- [Exercise materials]
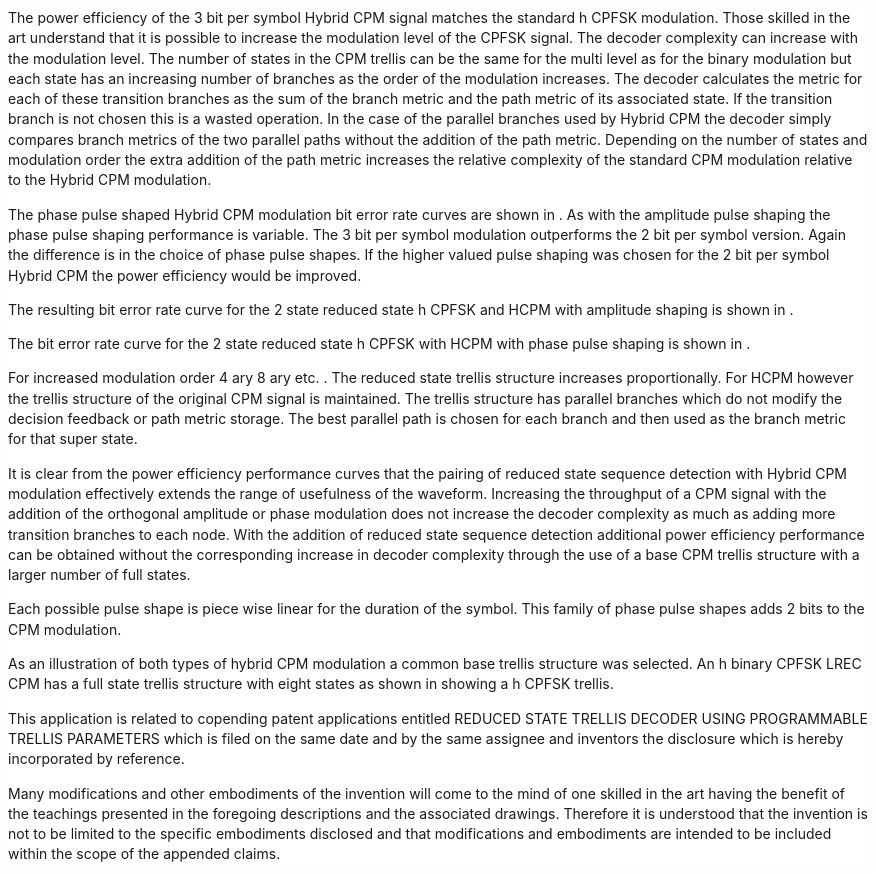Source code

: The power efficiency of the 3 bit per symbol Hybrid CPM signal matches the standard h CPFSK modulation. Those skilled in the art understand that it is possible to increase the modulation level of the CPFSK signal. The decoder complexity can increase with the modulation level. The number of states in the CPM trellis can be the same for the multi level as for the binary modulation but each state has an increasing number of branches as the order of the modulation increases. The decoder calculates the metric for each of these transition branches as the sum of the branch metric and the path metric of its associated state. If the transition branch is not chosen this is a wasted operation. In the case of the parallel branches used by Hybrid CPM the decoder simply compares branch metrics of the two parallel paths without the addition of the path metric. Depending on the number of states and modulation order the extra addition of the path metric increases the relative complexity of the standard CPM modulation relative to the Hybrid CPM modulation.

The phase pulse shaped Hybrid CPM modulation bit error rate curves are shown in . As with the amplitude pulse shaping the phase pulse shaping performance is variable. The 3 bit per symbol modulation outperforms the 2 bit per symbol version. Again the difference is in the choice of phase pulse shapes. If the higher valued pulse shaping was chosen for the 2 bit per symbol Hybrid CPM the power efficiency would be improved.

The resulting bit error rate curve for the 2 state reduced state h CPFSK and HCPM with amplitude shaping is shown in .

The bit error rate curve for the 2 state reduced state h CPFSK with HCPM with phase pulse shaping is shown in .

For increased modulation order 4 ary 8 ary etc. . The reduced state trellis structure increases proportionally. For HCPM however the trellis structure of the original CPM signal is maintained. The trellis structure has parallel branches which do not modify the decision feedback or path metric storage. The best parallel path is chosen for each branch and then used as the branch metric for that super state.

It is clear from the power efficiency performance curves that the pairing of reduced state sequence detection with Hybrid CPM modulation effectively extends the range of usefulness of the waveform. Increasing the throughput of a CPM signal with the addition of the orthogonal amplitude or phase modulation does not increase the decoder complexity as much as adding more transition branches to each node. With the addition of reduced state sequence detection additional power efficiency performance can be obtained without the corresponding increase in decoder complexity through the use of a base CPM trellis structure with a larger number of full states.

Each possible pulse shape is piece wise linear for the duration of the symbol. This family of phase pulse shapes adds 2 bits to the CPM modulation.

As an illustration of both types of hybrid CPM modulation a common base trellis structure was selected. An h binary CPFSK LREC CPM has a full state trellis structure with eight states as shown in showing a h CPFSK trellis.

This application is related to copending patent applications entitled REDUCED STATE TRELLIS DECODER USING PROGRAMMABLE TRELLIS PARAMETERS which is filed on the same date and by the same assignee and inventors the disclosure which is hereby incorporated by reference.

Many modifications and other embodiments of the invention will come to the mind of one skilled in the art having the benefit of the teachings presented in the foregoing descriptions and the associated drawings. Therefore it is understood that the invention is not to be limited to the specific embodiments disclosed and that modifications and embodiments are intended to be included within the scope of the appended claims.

* * *

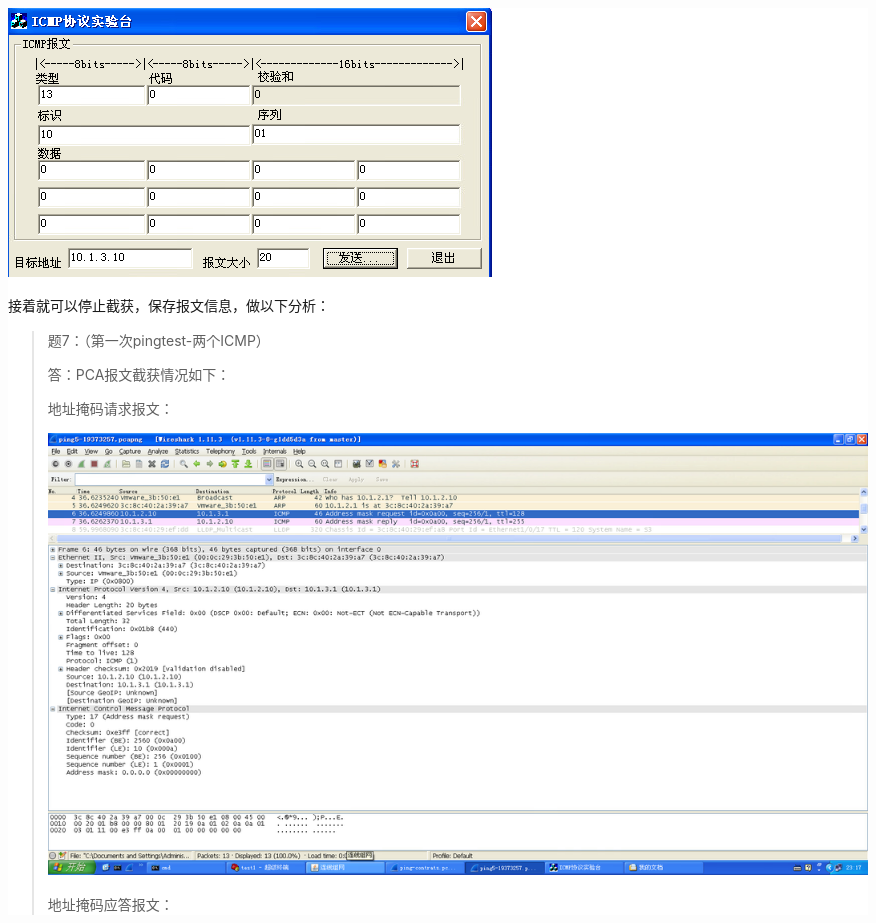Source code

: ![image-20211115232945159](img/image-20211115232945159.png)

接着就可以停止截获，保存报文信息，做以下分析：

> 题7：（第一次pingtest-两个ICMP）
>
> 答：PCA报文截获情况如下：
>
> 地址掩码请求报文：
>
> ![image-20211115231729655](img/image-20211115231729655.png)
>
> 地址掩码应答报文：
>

- [Exercise directions]
Could you repeat exactly the lines above from the line with "It is clear" up to and including the line with "Each possible pulse", and only those?

- [Exercise response]
It is clear from the power efficiency performance curves that the pairing of reduced state sequence detection with Hybrid CPM modulation effectively extends the range of usefulness of the waveform. Increasing the throughput of a CPM signal with the addition of the orthogonal amplitude or phase modulation does not increase the decoder complexity as much as adding more transition branches to each node. With the addition of reduced state sequence detection additional power efficiency performance can be obtained without the corresponding increase in decoder complexity through the use of a base CPM trellis structure with a larger number of full states.

Each possible pulse shape is piece wise linear for the duration of the symbol. This family of phase pulse shapes adds 2 bits to the CPM modulation.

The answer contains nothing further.